Thanks for the infos, would you mine also provide me with your sharpe?

1st for corr, 3rd for mmc

0.0469 From a scrap of paper. Can re-run when I’ve finished my HW.

You mean 0.0469 for sharpe?!

Yeah… i think so… i scribbled it on a sheet of paper but i think that’s correct. i’ll re-post on sunday when i’ve got the next round’s data.

Are you sure? 0.0469 for Sharpe is extremely low…

i’m certain its correct. will re-post sunday’s calculations. i get that its extremely low which is another reason i’m puzzled at the models performance. i’m doing a write up, trying to explain why i ran with it when on paper it looks to be a lame duck.

1 Like

Cant wait to see it, it is very interesting!

0.0469 is your validation sharp right? I am curious about what you cv sharp is.

imo…training dataset is enough informative to deliver kind of solid results in diagnostics tool and validation data (without data leakage)

Another story is to prove it on the live data which I can’t yet, as being a new participant in the tournament.
And I agree more data would make us more confident about our work.

@kowalot I’d double-check on that whole “without data leakage” thing (also check you aren’t including any of the targets as features in your training). The probability of the above results being genuine from an uncorrupted model are extremely small.

@wigglemuse , Ok, I will double check.

My quick checks:

  • model is trained on training data(no CV with validation data)
  • validation data are only used for early stopping (different structure)
  • target is in separated structure
  • additional targets are kept in different structure and not used in this specific configuration
  • only selected features are available by the training loop (“feature_”)
  • assertion of dataset indices between training and validation sets
  • the same code works on predicting tournament data (where certain data are unavailable)

If you see another common pattern of data leakage which I am not aware, please advise me.

I believe that the most controversial is max_drawdown. Am I right?
This is what i tried to optimize during last week (several negative hard validation eras 864,921,922, 945).
Normally max_drawdown is somewhere between -0.01 and -0.06.

Well, yeah, you’ve got no negative eras and that’s just not gonna happen if it were truly blind to that data. However, you are now saying you were optimizing for the hard validation eras which is leakage by another name so there you go.

1 Like

My previous models have several negative val eras I changed the architecture to get rid of them. Validation data are used ONLY to stop/select certain snapshot of model (and it’s not max_drawdown). Do you suggest I should do stop of the training process based on another spare/untouched part of training (in our case pretty similar to the rest of training data as it’s one countinous block of eras)? How do you do early stopping?

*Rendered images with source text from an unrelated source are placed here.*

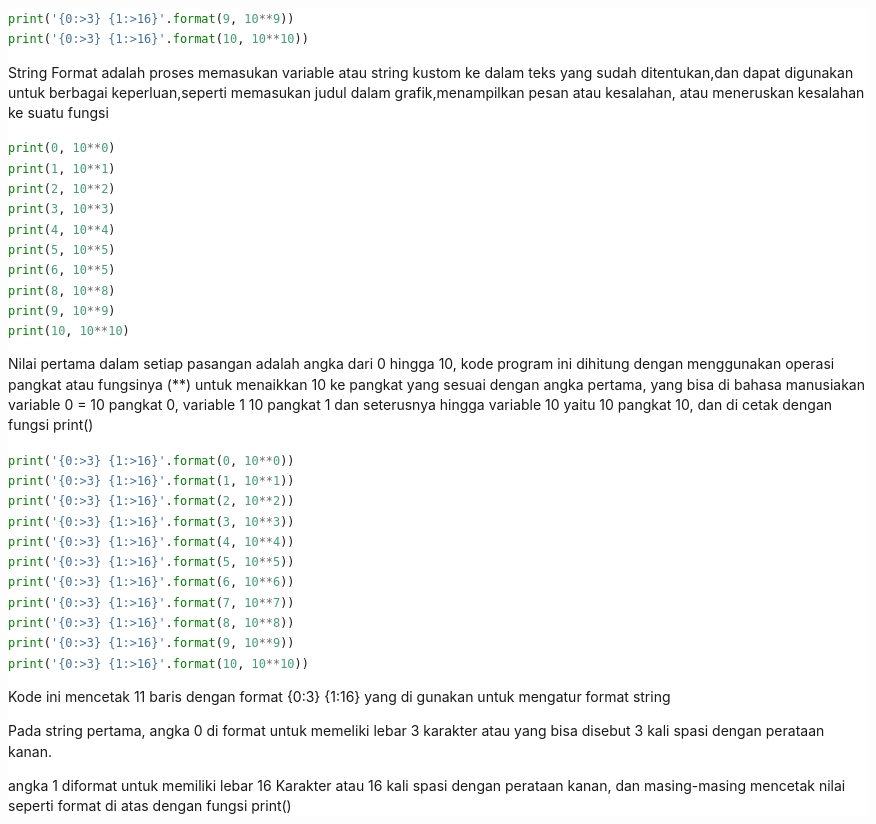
 ```python
print('{0:>3} {1:>16}'.format(9, 10**9))
print('{0:>3} {1:>16}'.format(10, 10**10))
```
String Format adalah proses memasukan variable atau string kustom ke dalam teks yang sudah ditentukan,dan dapat digunakan untuk berbagai keperluan,seperti memasukan judul dalam grafik,menampilkan pesan atau kesalahan, atau meneruskan kesalahan ke suatu fungsi 

```python
print(0, 10**0)
print(1, 10**1)
print(2, 10**2)
print(3, 10**3)
print(4, 10**4)
print(5, 10**5)
print(6, 10**5)
print(8, 10**8)
print(9, 10**9)
print(10, 10**10)
```

Nilai pertama dalam setiap pasangan adalah angka dari 0 hingga 10, kode program ini dihitung dengan menggunakan operasi pangkat atau fungsinya (**) untuk menaikkan 10 ke pangkat yang sesuai dengan angka pertama, yang bisa di bahasa manusiakan variable 0 = 10 pangkat 0, variable 1 10 pangkat 1 dan seterusnya hingga variable 10 yaitu 10 pangkat 10, dan di cetak dengan fungsi print()

```python
print('{0:>3} {1:>16}'.format(0, 10**0))
print('{0:>3} {1:>16}'.format(1, 10**1))
print('{0:>3} {1:>16}'.format(2, 10**2))
print('{0:>3} {1:>16}'.format(3, 10**3))
print('{0:>3} {1:>16}'.format(4, 10**4))
print('{0:>3} {1:>16}'.format(5, 10**5))
print('{0:>3} {1:>16}'.format(6, 10**6))
print('{0:>3} {1:>16}'.format(7, 10**7))
print('{0:>3} {1:>16}'.format(8, 10**8))
print('{0:>3} {1:>16}'.format(9, 10**9))
print('{0:>3} {1:>16}'.format(10, 10**10))
```

Kode ini mencetak 11 baris dengan format {0:3} {1:16} yang di gunakan untuk mengatur format string

Pada string pertama, angka 0 di format untuk memeliki lebar 3 karakter atau yang bisa disebut 3 kali spasi dengan perataan kanan.

angka 1 diformat untuk memiliki lebar 16 Karakter atau 16 kali spasi dengan perataan kanan, dan masing-masing mencetak nilai seperti format di atas dengan fungsi print()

No, I mean it SOUNDS fine, maybe. With enough parameters you can get anything to fit anything. Your validation results are very suspicious, though. But they are not SO outrageous that I’d say that it is just absolutely positively totally impossible (even though I kinda think so). We’ve seen some where we know there was leakage or target training that are twice as good as even that. Because we don’t actually know the upper limit of what’s legitimately possible there is always the very tiny chance that you’ve done something brilliant and magical, but really they look way too good to be true and I wouldn’t trust them. Needs to be seen on live data. But hey, even if there is some “cheating” going on and these results are exaggerated that doesn’t necessarily mean the model is crap, just that it isn’t this good.

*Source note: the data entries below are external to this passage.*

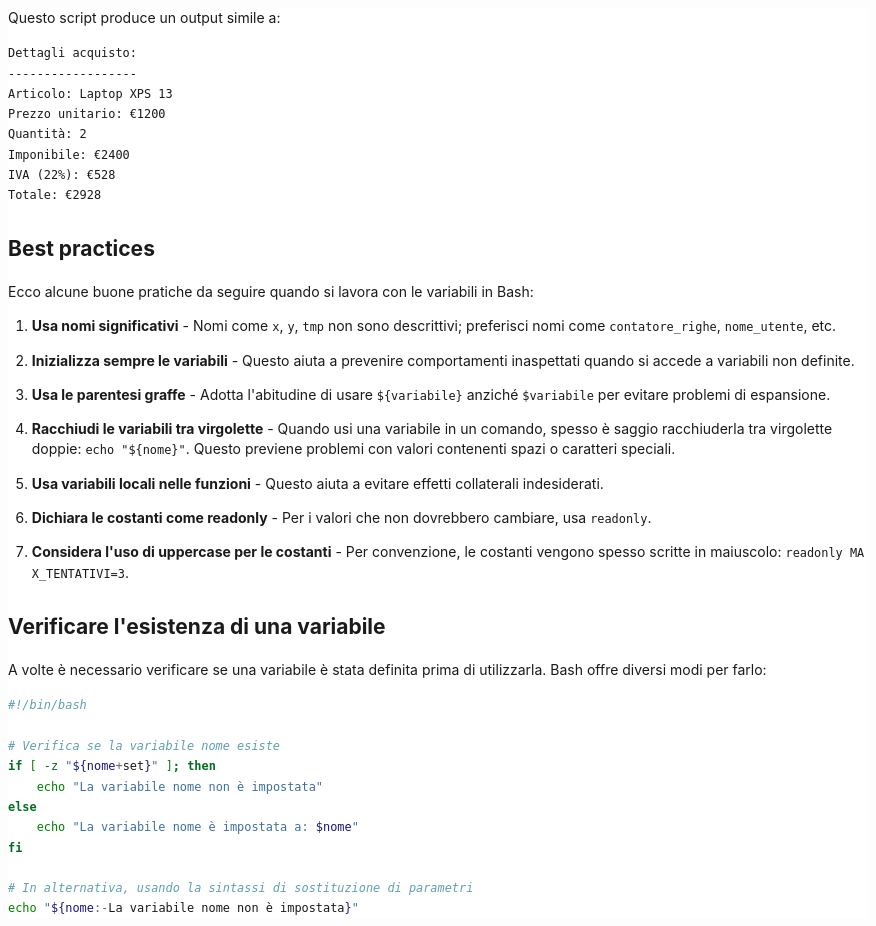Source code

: Questo script produce un output simile a:
```
Dettagli acquisto:
------------------
Articolo: Laptop XPS 13
Prezzo unitario: €1200
Quantità: 2
Imponibile: €2400
IVA (22%): €528
Totale: €2928
```

## Best practices

Ecco alcune buone pratiche da seguire quando si lavora con le variabili in Bash:

1. **Usa nomi significativi** - Nomi come `x`, `y`, `tmp` non sono descrittivi; preferisci nomi come `contatore_righe`, `nome_utente`, etc.

2. **Inizializza sempre le variabili** - Questo aiuta a prevenire comportamenti inaspettati quando si accede a variabili non definite.

3. **Usa le parentesi graffe** - Adotta l'abitudine di usare `${variabile}` anziché `$variabile` per evitare problemi di espansione.

4. **Racchiudi le variabili tra virgolette** - Quando usi una variabile in un comando, spesso è saggio racchiuderla tra virgolette doppie: `echo "${nome}"`. Questo previene problemi con valori contenenti spazi o caratteri speciali.

5. **Usa variabili locali nelle funzioni** - Questo aiuta a evitare effetti collaterali indesiderati.

6. **Dichiara le costanti come readonly** - Per i valori che non dovrebbero cambiare, usa `readonly`.

7. **Considera l'uso di uppercase per le costanti** - Per convenzione, le costanti vengono spesso scritte in maiuscolo: `readonly MAX_TENTATIVI=3`.

## Verificare l'esistenza di una variabile

A volte è necessario verificare se una variabile è stata definita prima di utilizzarla. Bash offre diversi modi per farlo:

```bash
#!/bin/bash

# Verifica se la variabile nome esiste
if [ -z "${nome+set}" ]; then
    echo "La variabile nome non è impostata"
else
    echo "La variabile nome è impostata a: $nome"
fi

# In alternativa, usando la sintassi di sostituzione di parametri
echo "${nome:-La variabile nome non è impostata}"
```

This part is in fact data leakage and could lead to such much overestimated performance. In live you will not be able to perform early stopping on the live data, but that is essentially what you are doing here

1 Like

Anyway as @wigglemuse , as active member of the forum/chat (which I read probably the whole :wink: ) are skeptical I will look into it. I could make a mistake, which is quite possible, but at this moment I don’t see where. I used/tried a lot of tricks mentioned here by the community but also couple own techniques as well. For sure I want to be far from “cheating”.